Not really a very good example. British farming has been more advanced than the rest of Europe ever since the start of the Industrial Revolution. So 'protecting traditional farming' (which runs counter to trends in global farming, by the way) has been in the interest of France and other countries where such outdated production modes are still being employed.

That said, EU farming policy is somewhat counterproductive. But that wasn't your argument.

The problem recently disclosed by the Tate & Lyle sugar refinery (via BBC News) shows why Democratic Accountability in the EU is necessary to protect businesses. I am certain this is not a UK-only problem within the EU, and even the largest businesses struggle to be heard on multinational political projects, making it difficult for anyone to measure the scale of these types of problems or identify which regions are being most damaged.

I have no clue what you are arguing here. But if you are in favour of democratic accountability, leaving the EU will have zero effect on that, since the UK will no longer have a European vote period.
 
Agent327 said:
..if you are in favour of democratic accountability, leaving the EU will have zero effect on that, since the UK will no longer have a European vote period.

Apologies. No time to respond to everything but you mentioned the above several times, and this is my view: Leaving would be voting with our feet.

If the UK leaves then the UK is no longer subject to the EU policies that are being determined without democratic accountability. Example effects:

  • UK solicitor firms relocating from London to Paris (EU Patent Court est. in Paris)
  • GM companies relocating from UK to US (EU opposes GM, but UK does not)
  • And many more...
 
Apart of this being somewhat beside the point, why would a central bank not be supportive of government policy?
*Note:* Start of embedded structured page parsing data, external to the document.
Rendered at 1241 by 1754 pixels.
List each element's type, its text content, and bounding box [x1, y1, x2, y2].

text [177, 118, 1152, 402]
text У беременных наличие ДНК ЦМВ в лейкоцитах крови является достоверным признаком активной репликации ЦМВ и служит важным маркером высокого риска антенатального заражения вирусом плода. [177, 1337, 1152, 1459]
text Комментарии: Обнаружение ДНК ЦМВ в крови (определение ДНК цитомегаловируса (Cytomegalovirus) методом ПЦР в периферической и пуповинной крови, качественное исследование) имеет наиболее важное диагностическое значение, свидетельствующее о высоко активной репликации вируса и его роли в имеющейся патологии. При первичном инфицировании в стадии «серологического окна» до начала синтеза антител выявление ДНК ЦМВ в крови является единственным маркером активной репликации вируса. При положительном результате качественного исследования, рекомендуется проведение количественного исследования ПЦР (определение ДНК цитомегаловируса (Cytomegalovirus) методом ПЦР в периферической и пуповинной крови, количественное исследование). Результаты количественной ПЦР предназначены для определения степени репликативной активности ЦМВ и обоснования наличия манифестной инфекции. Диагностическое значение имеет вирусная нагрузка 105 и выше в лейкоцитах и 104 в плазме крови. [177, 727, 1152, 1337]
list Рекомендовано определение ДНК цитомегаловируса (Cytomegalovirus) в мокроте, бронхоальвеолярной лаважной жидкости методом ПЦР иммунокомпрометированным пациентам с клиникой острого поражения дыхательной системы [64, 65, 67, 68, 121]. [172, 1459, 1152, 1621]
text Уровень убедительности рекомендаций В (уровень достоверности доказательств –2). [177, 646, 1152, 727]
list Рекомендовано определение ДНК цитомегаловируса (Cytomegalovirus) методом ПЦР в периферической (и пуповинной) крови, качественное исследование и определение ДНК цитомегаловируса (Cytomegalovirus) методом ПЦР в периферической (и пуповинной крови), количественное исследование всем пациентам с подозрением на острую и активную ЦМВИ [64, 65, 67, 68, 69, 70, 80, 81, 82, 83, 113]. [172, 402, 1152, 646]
I am beginning to think you argue for the sake of argument.

The EU recognises one central bank (European Central Bank - ECB) and the EU recognises multiple sovereign states. This creates a point of contention within the EU.

The ECB does not support UK economic policy or the GBP. The Bank of England (BOE) works with the ECB to enhance stability in the EU, but BOE is not protected (or even recognised) in an EU Treaty. This was of immense importance to the UK Gov before the referendum debate.

The UK attempted to negotiate protection for all non-Euro currencies, and the UK attempted to negotiate protections for all member states that are not committed to the Economic Monetary Union (EMU) ahead of this referendum. The EU rejected UK proposals and we should be considering the EU position in today's vote.

Where does ECB stand when two Euro-states have conflicting national economic policies? Or is ECB dictating economic policy to Euro-states in the first step towards an emerging super state? The UK has no problem with there being an ECB, but the UK has a big problem with an EU that sanctions only one central bank and only one currency.
 
forums.civfanatics.com said:
AlmostCivilized: I find EU Commission dialogues unacceptably opaque
Agent327: So you had no trouble in actually finding them

For clarity, I found the diaglogues are not accessible to the public. I could not access them.